5 of the Longest-Living Animals in the World

Fagjun | Published 2017-04-01 12:24

While the oldest humans in the world live to be over a hundred years old, the world's longest-living animals can live much longer than that.

Over a hundred years? That's cute, Ming the clam would have said. At least it would have, if it hadn't been killed by scientists who thought they could just pluck it out of the ocean. Speaking of Ming, here are some of the most remarkable and longest-living animals in the world.

Ming the Ocean Quahog

The only known photo of Ming

Ming died at the age of 507 in 2006. Ocean quahogs typically live to less than half that age.

Researchers dredged Ming off the coast of Iceland and calculated its age from the growth lines on its shell. During the course of the study, however, Ming died. Fortunately, its death wasn't completely in vain. Researchers were able to get information on the changes in the environment Ming lived in. The discovery can also contribute to studies on how the longest-living animals grow to such an old age.

Greenland Sharks

Photo via Sharkopedia

Last year, researchers proclaimed Greenland sharks to be the longest-living vertebrates in the world. According to the study, Greenland sharks grow at a rate of only one centimeter per year. Only at the age of 150 do they finally reach sexual maturity.

The largest shark in the study, a five meter-long female, was probably about 400 years old.

Adwaita the Aldabra Tortoise

Adwaita in his enclosure

When Adwaita died in 2006, scientists weren't sure about how old he was. Some speculated that he was about 150 years old. Others, however, said that there's evidence to prove that Adwaita had been over 250 years old when he died.

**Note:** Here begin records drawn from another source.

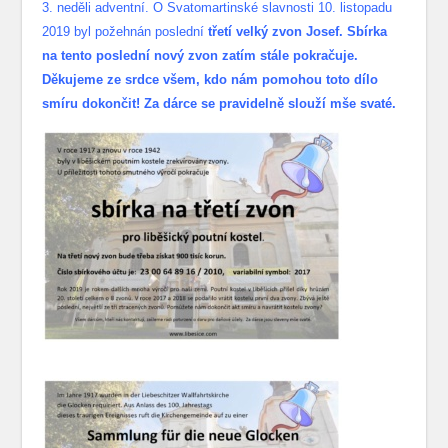
3. neděli adventní. O Svatomartinské slavnosti 10. listopadu
2019 byl požehnán poslední
třetí velký zvon Josef. Sbírka
na tento poslední nový zvon zatím stále pokračuje.
Děkujeme ze srdce všem, kdo nám pomohou toto dílo
smíru dokončit! Za dárce se pravidelně slouží mše svaté.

Aldabra tortoises and other giant turtles typically live long lives. The oldest living giant turtle is Jonathan, a Seychelles giant turtle who may be about 185 years old.

Wisdom the Laysan Albatross

Wisdom at 50 years old with one of her chicks. Notice the tag on her leg, which helped researchers figure out her age.

Unlike the other animals on this list, 66-year-old Wisdom the albatross hasn't aged past a hundred. Still, she's the oldest known wild bird in the world. Biologists tagged Wisdom when she was about five years old in 1956. In 2002, 46 years later, the same biologist who tagged Wisdom unexpectedly found her again. This would have been surprising, since scientists thought that laysan albatrosses live only up to about 40 years old.

More remarkably, Wisdom is still fertile even in her old age. Wisdom has hatched about 36 healthy chicks in her lifetime, and is still fertile well into her sixties.

Immortal Jellyfish

Photo by Takashi Murai/The New York Times Syndicate/Redux

Can we still call “immortal” jellyfish old if they have the ability to reverse their aging process?

At some point in the adulthood of these jellyfish, they revert back to their polyp stage. It's basically a Benjamin Button kind of scenario, except the jellyfish don't die and instead merely age again. Instead of dying from injury, disease, or lack of resources, these jellyfish revert to the first stage of their life. This reversal doesn't always happen, though, and these jellyfish can still actually die.

As of now, scientists have not yet observed how long these jellyfish can live. We can assume, however, that the jellyfish can qualify as some of the longest-living animals on earth.